Dec 28, 2017

2017 in review: narrative (sorta)

Analytic part of this year's review here. 2016 review here: Part 1, Part 2.


2017 goals

From the end of last year's review:

Goals for the next few months? I have goals; I'd prefer not to expound on them here. They can be stated simply:

  • do excellent work at my job, and grow from this.
  • date a romantic partner I'm excited about.
  • commit to a daily sitting practice, and a weekly meditation class.

In 2017, I began dating someone I'm really excited about. I meditated on average twice a week, and began regularly attending Ocean Sangha. I did good work at Wave, and learned a lot about how to do my job well.

So overall, I met my goals in 2017, though it took longer than just the first few months of the year.


On the practice of publicly discussing my life

In the narrative portion of last year's review, I described most of the important events of my year. This was enabled in part by late 2016 being a natural inflection point for me, and in part by my reckless abandon.

I won't be doing the same this year. Two reasons for this:

1) I'm growing more conscious of the long life of internet content. This is a beautiful thing, and I aspire to write things that remain salient decades from now. But it takes a lot of energy to shape stories from my life when I'm conscious of decades-worth of eyes staring over my shoulder.

2) My life is becoming more tangled up with other people's. This also is a beautiful thing, but it means I can't give accurate accounts of the important parts of my life without including parts of theirs. It requires a great deal of energy to do thoughtfully, and even then might color our future interactions (just ask Knausgaard).

This is a shame, really. Some of my favorite blogs consist of up-close stories of personal angst & glory. But this style incurs social & energetic costs; costs which I'm currently unwilling to pay.


Some stances towards 2018

In lieu of details about my 2017 experiences or 2018 goals, I'll share some stances I aspire to adopt in 2018.

Deliberate performance at work. I really liked Ben West's post on deliberate performance in people management (a). The basic idea is to adopt the theory of deliberate practice to business contexts where people can't repetitively practice the tasks they want to improve on.

Ben suggests carrying a journal at work and jotting down notes about interactions where something was surprising. I started doing this recently and found it useful. I intend to keep doing this in 2018, while not being dogmatic or pedantic about it (it feels like the sort of thing that's very easy to go into autopilot on).
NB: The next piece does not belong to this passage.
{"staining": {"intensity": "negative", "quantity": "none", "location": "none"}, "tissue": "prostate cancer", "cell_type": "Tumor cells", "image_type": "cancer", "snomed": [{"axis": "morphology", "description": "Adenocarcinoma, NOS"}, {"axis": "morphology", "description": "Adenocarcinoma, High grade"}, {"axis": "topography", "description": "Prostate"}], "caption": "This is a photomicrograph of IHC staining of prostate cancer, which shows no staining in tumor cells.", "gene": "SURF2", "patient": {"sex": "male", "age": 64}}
Entry points for learning. In this conversation, Tyler Cowen discusses the idea of using "entry points" to learn about a topic. For example, instead of learning Indian history by reading an Indian history textbook, learn by reading about the Indian textile industy. (but only if you find it interesting!)

This approach resonates with me, and reflecting back I can think of times when I would have benefited from the entry point approach (case in point). So in 2018 I'll attempt to use the entry point method when learning new things.
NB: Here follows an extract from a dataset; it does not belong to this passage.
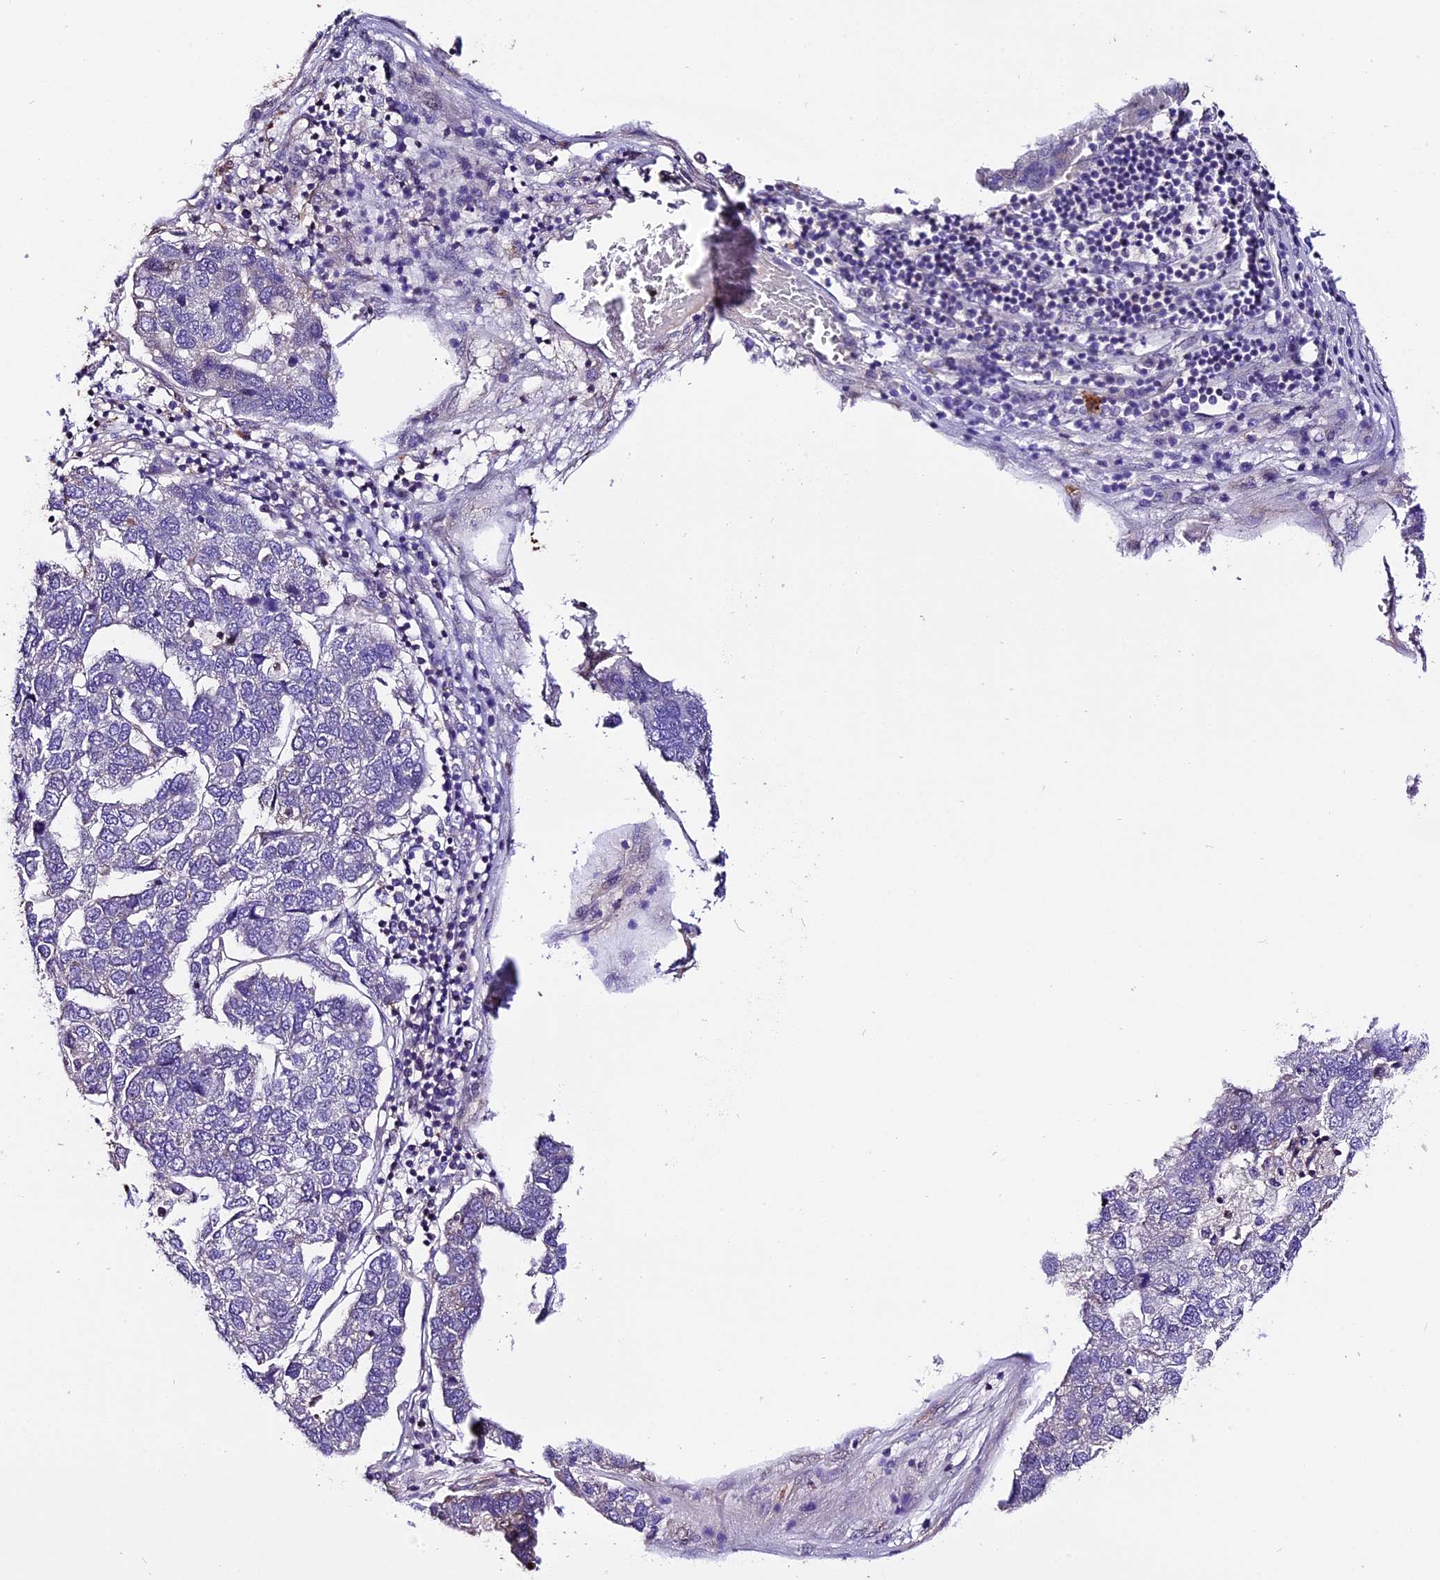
{"staining": {"intensity": "negative", "quantity": "none", "location": "none"}, "tissue": "pancreatic cancer", "cell_type": "Tumor cells", "image_type": "cancer", "snomed": [{"axis": "morphology", "description": "Adenocarcinoma, NOS"}, {"axis": "topography", "description": "Pancreas"}], "caption": "This is an IHC histopathology image of human adenocarcinoma (pancreatic). There is no expression in tumor cells.", "gene": "MAP3K7CL", "patient": {"sex": "female", "age": 61}}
Written business cases. Historically, I've gotten a lot of benefit from writing introspectively about my life. This year, I noticed that I don't write out the reasoning behind most of the decisions I make. I think writing out the case behind decisions will increase the quality of my decision-making, by revealing errors in my unwritten thinking, and by forcing me to decide less impulsively.

It would obviously be impractical to write out business cases for every decision I make, so as a rough cutoff in 2018 I plan to write cases for decisions where more than $300 or 5 hours of time is on the line.

Saying "no" and saying "yes". I was impressed with Claudia & James Altucher's The Power of No, a self-help book advising that people would be better off if they said "no" to more things in their life, only saying "yes" to things they deeply care about.

Later in 2017, I encountered the story of a Tibetan monk who described his secret to happiness: say "yes" to everything that comes into your life (told in Kamal Ravikant's Rebirth).

How to reconcile these conflicting recommendations? Dismiss them both as trivial platitudes?

They might be clichés, but both resonate with me (a hard fact about the world: the truisms are true; much wisdom is simple, old, and overlooked for being so).

I think the trick is that the claims are operating on different levels. When planning, it is important to say "no" to engagements and activities that could fill up your time without really mattering. But in the present moment, it is important to say "yes" to whatever comes up. Plans go off the rails, and when they do it is good to accept life as it happens (rather than pine after life as it could have been, according to plan).

So in 2018, I aspire to say "no" to things that don't deeply matter to me when I'm thinking about how to spend my time. And simultaneously, I aspire to say "yes" to everything that arises in my life, as it occurs.